Mais ce n’est pas tout : l’Etat vient d’être condamné, à deux reprises, pour des illégalités commises contre le commissaire enquêteur Gabriel Ullmann. A la suite de cette annulation, il avait fait un recours en vue d’être indemnisé pour le préjudice matériel et pour le préjudice moral. Le tribunal administratif de Lyon lui a donné à nouveau raison, dans un jugement en date du 15 mai 2024, et a condamné l’Etat « à verser à M. Ullmann une indemnité de 77 000 euros, assortie des intérêts au taux légal à compter du 18 octobre 2022, date de réception de sa demande indemnitaire préalable, en réparation du préjudice que lui a causé l’illégalité de la décision du 6 décembre 2018 le radiant de la liste d’aptitude aux fonctions de commissaire enquêteur ». De plus, le tribunal « met à la charge de l’Etat le versement au requérant de la somme de 1 400 euros au titre des frais d’instance ».
Avant l’affaire Inspira (très gros projet industriel au sud de Lyon, pour lequel la commission d’enquête publique présidée par Gabriel Ullmann avait rendu un avis défavorable), qui avait été la cause de la radiation de ce commissaire enquêteur, il avait également émis un avis défavorable, à la suite d’ailleurs de celui du comité scientifique du parc national de la Vanoise, en qualité de commissaire-enquêteur pour l’enquête publique, qui s’est déroulée du 26 septembre au 28 octobre 2016. Enquête relative à la réalisation d’un réseau d’irrigation par aspersion de prairies de fauche (pour la fabrication du beaufort) sur le territoire des communes de Lanslebourg et Lanslevillard (73).
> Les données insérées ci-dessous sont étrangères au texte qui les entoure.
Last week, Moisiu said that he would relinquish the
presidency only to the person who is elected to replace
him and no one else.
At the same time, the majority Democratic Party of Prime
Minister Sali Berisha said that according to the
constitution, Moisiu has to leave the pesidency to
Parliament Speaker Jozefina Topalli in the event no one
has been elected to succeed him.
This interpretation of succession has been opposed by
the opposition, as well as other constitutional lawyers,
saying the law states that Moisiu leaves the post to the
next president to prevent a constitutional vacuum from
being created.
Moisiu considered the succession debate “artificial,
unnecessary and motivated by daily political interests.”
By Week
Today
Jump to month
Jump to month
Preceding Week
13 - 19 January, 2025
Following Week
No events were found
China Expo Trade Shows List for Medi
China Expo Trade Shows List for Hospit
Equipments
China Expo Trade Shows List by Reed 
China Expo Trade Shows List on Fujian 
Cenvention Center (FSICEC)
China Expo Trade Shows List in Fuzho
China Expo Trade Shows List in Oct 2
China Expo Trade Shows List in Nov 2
Il s’agissait de détourner des torrents de montagne, dont l’un en cœur du parc national, tous classés réservoirs biologiques, pour en prélever une partie de la ressource. Le coût des travaux, des installations (et de leur entretien) était pris à 100 % en charge par les collectivités et l’Etat.
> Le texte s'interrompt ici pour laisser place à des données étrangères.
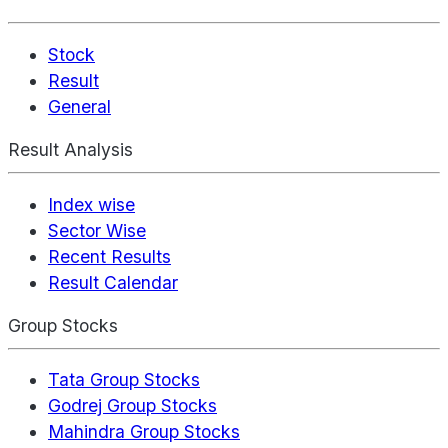
Stock
Result
General
Result Analysis
Index wise
Sector Wise
Recent Results
Result Calendar
Group Stocks
Tata Group Stocks
Godrej Group Stocks
Mahindra Group Stocks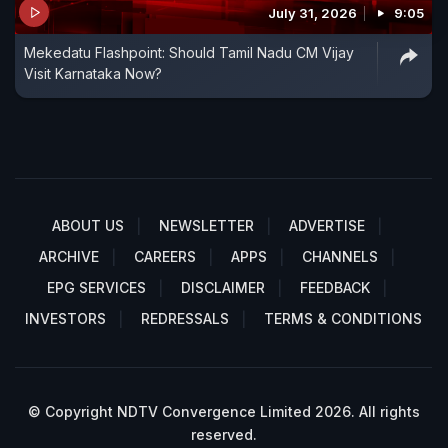
July 31, 2026
9:05
Mekedatu Flashpoint: Should Tamil Nadu CM Vijay
Visit Karnataka Now?
ABOUT US
NEWSLETTER
ADVERTISE
ARCHIVE
CAREERS
APPS
CHANNELS
EPG SERVICES
DISCLAIMER
FEEDBACK
INVESTORS
REDRESSALS
TERMS & CONDITIONS
© Copyright NDTV Convergence Limited 2026. All rights
reserved.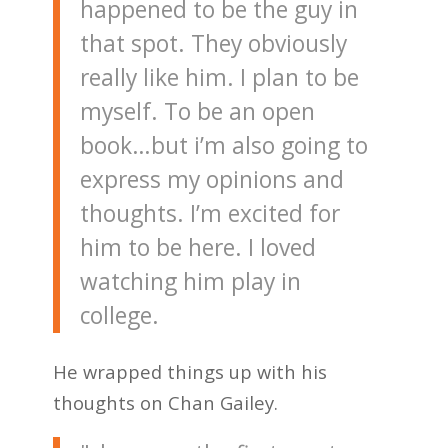
happened to be the guy in
that spot. They obviously
really like him. I plan to be
myself. To be an open
book…but i’m also going to
express my opinions and
thoughts. I’m excited for
him to be here. I loved
watching him play in
college.
He wrapped things up with his
thoughts on Chan Gailey.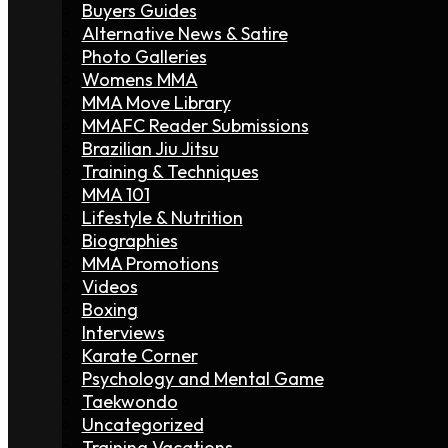
Buyers Guides
Alternative News & Satire
Photo Galleries
Womens MMA
MMA Move Library
MMAFC Reader Submissions
Brazilian Jiu Jitsu
Training & Techniques
MMA 101
Lifestyle & Nutrition
Biographies
MMA Promotions
Videos
Boxing
Interviews
Karate Corner
Psychology and Mental Game
Taekwondo
Uncategorized
Training Vacations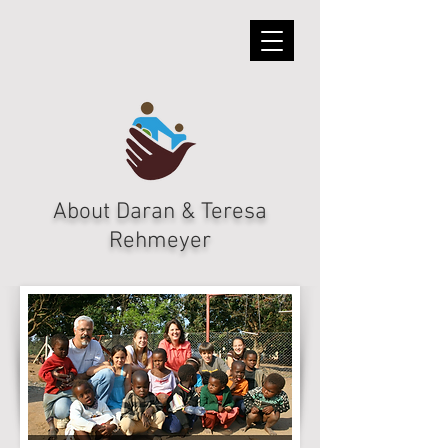
About Daran & Teresa
Rehmeyer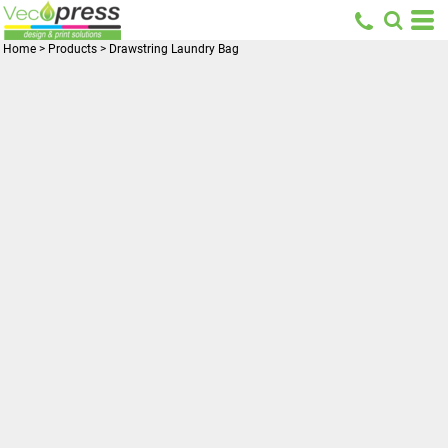
Home
>
Products
>
Drawstring Laundry Bag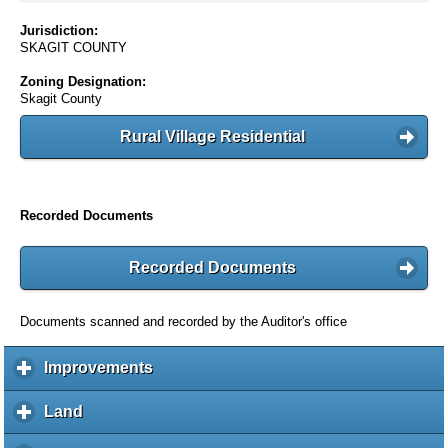
Jurisdiction:
SKAGIT COUNTY
Zoning Designation:
Skagit County
Rural Village Residential
Recorded Documents
Recorded Documents
Documents scanned and recorded by the Auditor's office
Improvements
c
l
i
Land
c
c
l
k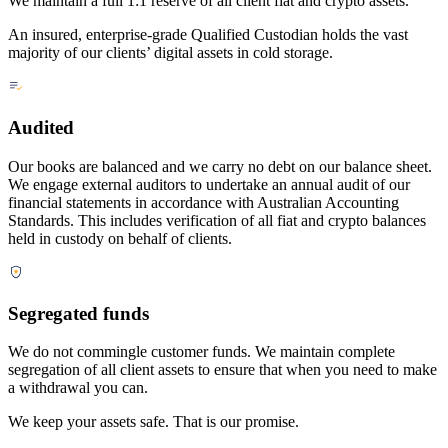
We maintain a full 1:1 reserve of all client fiat and crypto assets.
An insured, enterprise-grade Qualified Custodian holds the vast
majority of our clients’ digital assets in cold storage.
Audited
Our books are balanced and we carry no debt on our balance sheet.
We engage external auditors to undertake an annual audit of our
financial statements in accordance with Australian Accounting
Standards. This includes verification of all fiat and crypto balances
held in custody on behalf of clients.
Segregated funds
We do not commingle customer funds. We maintain complete
segregation of all client assets to ensure that when you need to make
a withdrawal you can.
We keep your assets safe. That is our promise.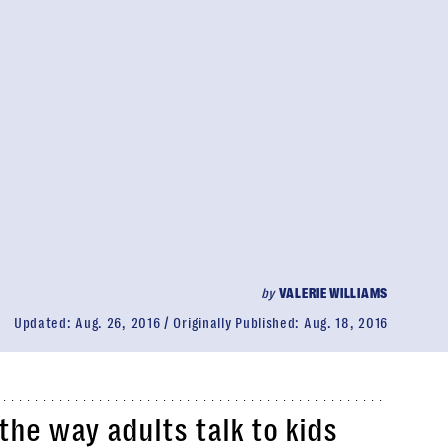
by
VALERIE WILLIAMS
Updated:
Aug. 26, 2016
Originally Published:
Aug. 18, 2016
the way adults talk to kids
A la suite de cet avis défavorable, une réunion publique a été organisée par le maître d’ouvrage et les services de l’Etat, le 6 février 2017, à l’Office de tourisme de Lanslevillard afin d’informer les habitants des suites données au projet de réseau d’irrigation soumis à enquête. Là, le directeur départemental des territoires et le sous-préfet de l’arrondissement concerné, réaffirmant à cette occasion le soutien de l’Etat à ce projet, ont exprimé leur désaccord avec l’avis défavorable émis par le commissaire enquêteur, qui n’avait pas été convié à cette réunion, en des termes critiquant ce qu’ils considéraient relever d’un manque d’objectivité et d’un parti pris de Gabriel Ullmann fondé sur des opinions personnelles. Ces critiques ont été réitérées en termes analogues dans le rapport présenté le 15 février 2017 par les services de l’Etat au Conseil départemental de l’environnement et des risques sanitaires et technologiques (Coderst), dont sont notamment membres des représentants des collectivités, de l’Etat, des représentants des associations et des personnalités qualifiées.
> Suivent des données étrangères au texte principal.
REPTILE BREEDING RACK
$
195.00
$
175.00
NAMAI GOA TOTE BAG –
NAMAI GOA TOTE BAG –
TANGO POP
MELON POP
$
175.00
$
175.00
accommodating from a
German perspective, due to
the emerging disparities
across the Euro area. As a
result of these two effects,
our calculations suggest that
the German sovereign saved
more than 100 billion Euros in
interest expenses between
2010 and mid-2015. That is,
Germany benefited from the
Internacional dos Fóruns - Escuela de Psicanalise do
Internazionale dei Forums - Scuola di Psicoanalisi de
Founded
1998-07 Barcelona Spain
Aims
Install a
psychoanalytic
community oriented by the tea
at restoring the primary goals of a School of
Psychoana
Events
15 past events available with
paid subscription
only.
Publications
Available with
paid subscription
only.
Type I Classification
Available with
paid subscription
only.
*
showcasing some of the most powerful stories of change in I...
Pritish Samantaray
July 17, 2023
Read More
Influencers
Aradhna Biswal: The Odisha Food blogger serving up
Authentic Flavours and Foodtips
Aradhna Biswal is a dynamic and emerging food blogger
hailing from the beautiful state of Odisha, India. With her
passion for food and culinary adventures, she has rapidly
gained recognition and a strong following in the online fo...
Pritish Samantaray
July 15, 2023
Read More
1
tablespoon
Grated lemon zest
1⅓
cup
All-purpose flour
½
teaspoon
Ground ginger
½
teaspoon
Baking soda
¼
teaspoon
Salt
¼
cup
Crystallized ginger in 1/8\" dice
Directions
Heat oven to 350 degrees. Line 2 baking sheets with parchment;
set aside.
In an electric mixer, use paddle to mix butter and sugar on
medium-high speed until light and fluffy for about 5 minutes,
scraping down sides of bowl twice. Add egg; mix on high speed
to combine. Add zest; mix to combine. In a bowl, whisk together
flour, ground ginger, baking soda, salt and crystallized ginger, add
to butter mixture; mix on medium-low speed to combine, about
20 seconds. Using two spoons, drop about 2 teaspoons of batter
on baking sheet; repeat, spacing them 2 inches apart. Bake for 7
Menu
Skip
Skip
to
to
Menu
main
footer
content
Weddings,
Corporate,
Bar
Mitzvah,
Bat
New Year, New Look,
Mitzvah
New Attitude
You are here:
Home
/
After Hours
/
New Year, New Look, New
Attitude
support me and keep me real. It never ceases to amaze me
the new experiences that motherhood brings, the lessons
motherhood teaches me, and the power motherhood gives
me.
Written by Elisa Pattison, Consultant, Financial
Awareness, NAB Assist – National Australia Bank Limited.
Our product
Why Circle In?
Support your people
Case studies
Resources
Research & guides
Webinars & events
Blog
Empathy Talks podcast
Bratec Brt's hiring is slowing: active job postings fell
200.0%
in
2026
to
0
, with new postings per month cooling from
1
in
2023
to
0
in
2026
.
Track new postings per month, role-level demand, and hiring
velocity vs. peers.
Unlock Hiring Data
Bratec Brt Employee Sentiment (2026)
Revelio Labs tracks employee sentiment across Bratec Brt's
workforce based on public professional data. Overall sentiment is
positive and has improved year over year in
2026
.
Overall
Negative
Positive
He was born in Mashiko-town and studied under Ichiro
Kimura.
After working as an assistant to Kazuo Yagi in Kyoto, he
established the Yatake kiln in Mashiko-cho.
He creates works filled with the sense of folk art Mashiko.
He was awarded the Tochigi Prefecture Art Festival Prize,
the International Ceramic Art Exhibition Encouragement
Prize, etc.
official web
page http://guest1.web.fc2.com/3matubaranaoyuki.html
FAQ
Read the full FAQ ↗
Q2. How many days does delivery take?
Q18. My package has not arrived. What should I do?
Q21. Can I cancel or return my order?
Le tribunal administratif de Lyon, dans un autre jugement en date du 15 mai 2024, a jugé que « l’expression publique et en termes inutilement péjoratifs par les services de l’Etat de leur appréciation sur le travail et l’analyse de M. Ullmann, dont l’indépendance n’a toutefois pas été méconnue ni la probité mise en cause, est constitutive d’une faute de nature à engager la responsabilité de l’Etat ». Et le tribunal de condamner à nouveau l’Etat : « Il résulte de ce qui précède que l’Etat doit être condamné à verser à M. Ullmann la somme de 1 000 euros en réparation du préjudice que le comportement fautif des services de l’Etat dans le département de la Savoie lui a causé ».
Il s’agit là d’un nouvel exemple de comportements de l’Etat à l’encontre de la démocratie environnementale, en essayant de bâillonner, par des moyens illégaux, des experts, notamment, qui n’ont pas l’heur de souscrire à des projets anti-environnementaux.